A notícia era capa do jornal A Bola de sexta-feira, 17 de Agosto de 2007. Nada mais nada menos que 269 dias de futebol, dividido entre provas europeias, provas caseiras na estreante Taça da Liga, a Bwin Liga claro, e a já normal Taça de Portugal. Afiguram-se, portanto, meses e inúmeros minutos de bom espectáculo - espera-se, de golos - realmente necessário, confirmações - os milhões que aterraram por cá, e invariávelmente de vitórias mesmo que sofríveis, saborosas - cada um como cada qual.
Comecemos pela parte do bom
espectáculo. Que é uma esperança
legítima de todos os adeptos, bem como uma utopia da Liga
chefiada por Hermínio Loureiro, que traduz os seus
investimentos e discursos, numa maior
aproximação dos clubes e dos seus jogadores
àquilo que é o aperitivo de um jogo de futebol: Arte
e emoção. Comece, então, a bola a mover-se por
si, que de sua justiça se verá se este pequeno/grande
pormenor foi ou é assimilado devidamente por todos os
intervenientes, e em sequência pela arbitragem em Portugal (
agora já profissional). Para o futuro,
veremos...
Em seguida,e em
matéria de golos, que futuro se desenrolará em torno
dos suspeitos do costume, e dos que agora chegaram ao reino
lusitano.
Há Liedson. Continua Adriano. Sobrevivente até ver, (
fim de época de transferências a 31 de Agosto) Nuno
Gomes. Isto ao que aos três grandes diz respeito. E neles
respeitantemente, vieram Derlei-Purovic, Cardozo-Bergessio,
Edgar-Farías. Entre outros.
De notar, de igual modo, que esta dicotomia de novas caras para
2007/08 não serão duplas seguras nos respectivos
candidatos ao título.
Há ainda, Roberto do Leixões, Roncatto do Belenenses, João Tomás e Lenny no Braga, Paulo César e João Paulo na União de Leiria, Makukula no Marítimo, Marcelinho na Naval, Gyano na Académica e Targino em Guimarães. Apenas para citar alguns casos do motor de artilharia com que a Bwin pode contar. Penso, no entanto, que será nos mais fortes e mais regulares que se verá a apetência e o faro de golo que traduz resultados e anima povos e gentes.
Será Liedson sucessor do seu próprio trono?
Ou desta vez teremos um Cardozo - à imagem do seu compatriota Roque Santa Cruz - a aclamar como meritória a sua contratação milionária?
Ou, Adriano - o (in)dispensado, sairá finalmente da sombra de Gomes, Jardéis e McCarthys que na casa do Dragão marcaram a ouro as botas calçadas?
Fica para mais tarde o cálculo de médias e as matemáticas da finalização.

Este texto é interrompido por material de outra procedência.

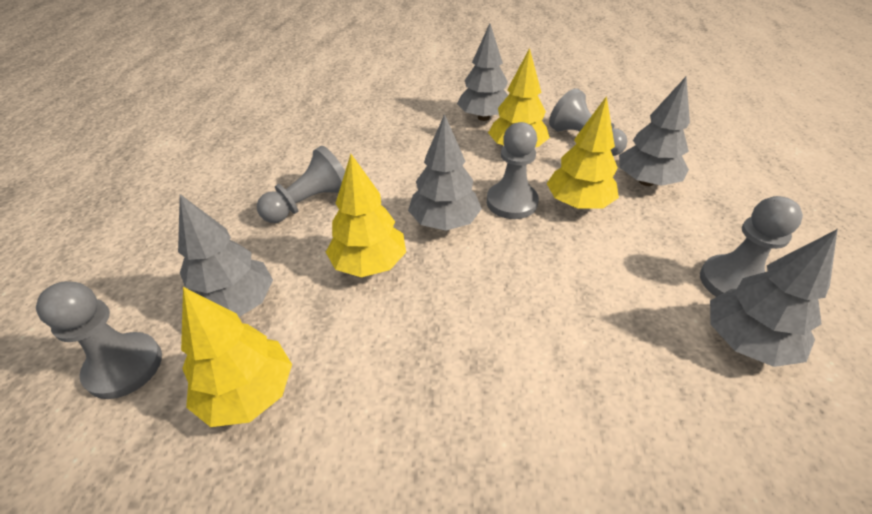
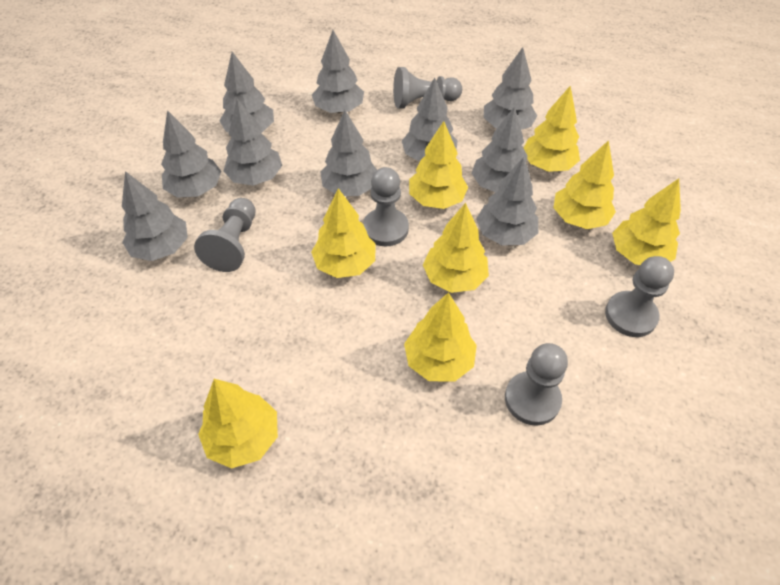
grey tree: [178,194,273,317] [408,114,482,231] [457,23,508,121] [619,77,690,186] [710,229,838,367] = 5 -> [122,171,188,261] [161,110,221,198] [219,52,274,133] [224,99,282,186] [312,30,364,113] [320,110,377,196] [402,77,458,162] [472,106,531,192] [476,157,538,246] [483,47,537,130] = 10
yellow tree: [181,287,292,427] [326,154,406,277] [488,48,550,147] [546,96,619,209] = 4 -> [198,379,278,468] [311,188,376,278] [404,292,477,382] [409,121,468,209] [423,203,489,293] [524,85,580,172] [553,140,616,229] [612,178,681,265] = 8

Em relação às confirmações, a minha questão prende-se com certos jogadores credenciados de estrelas e outros que das américas chegam com vontades conscientes de demonstrar o seu valor. E porque Portugal, é sempre uma mera rampa de lançamento de talentos que depois agradecem a proliferação das suas cláusulas, que dizer de Bergessio, Adu, Di Maria, de Vukcevic, Izmailov, Purovic, de Leandro Lima, Mariano Bolatti, Mariano González...mais Edgar do Boavista ( o único que poderá salvar a era Pacheco).
Sobre o ser vitorioso uma palavra: joguem o melhor que
sabem e que forem capazes. Porque apesar das mudanças
fiscais, o espectador é quem paga o espectáculo, e
é de quem o pode espectacularizar que a malta exige. E
não são poucos os que podem proporcionar verdadeiros
arrepios e magia nesses campos fora. Sejam honestos. Para o clube.
Para os do clube. Para os que são de outro clube mas sabem
apreciar. Para quem lhes é oportuno. Para quem a eles
confia. Para todos e sem excepção, por vocês
próprios. Sem apostas, que ganhe o melhor.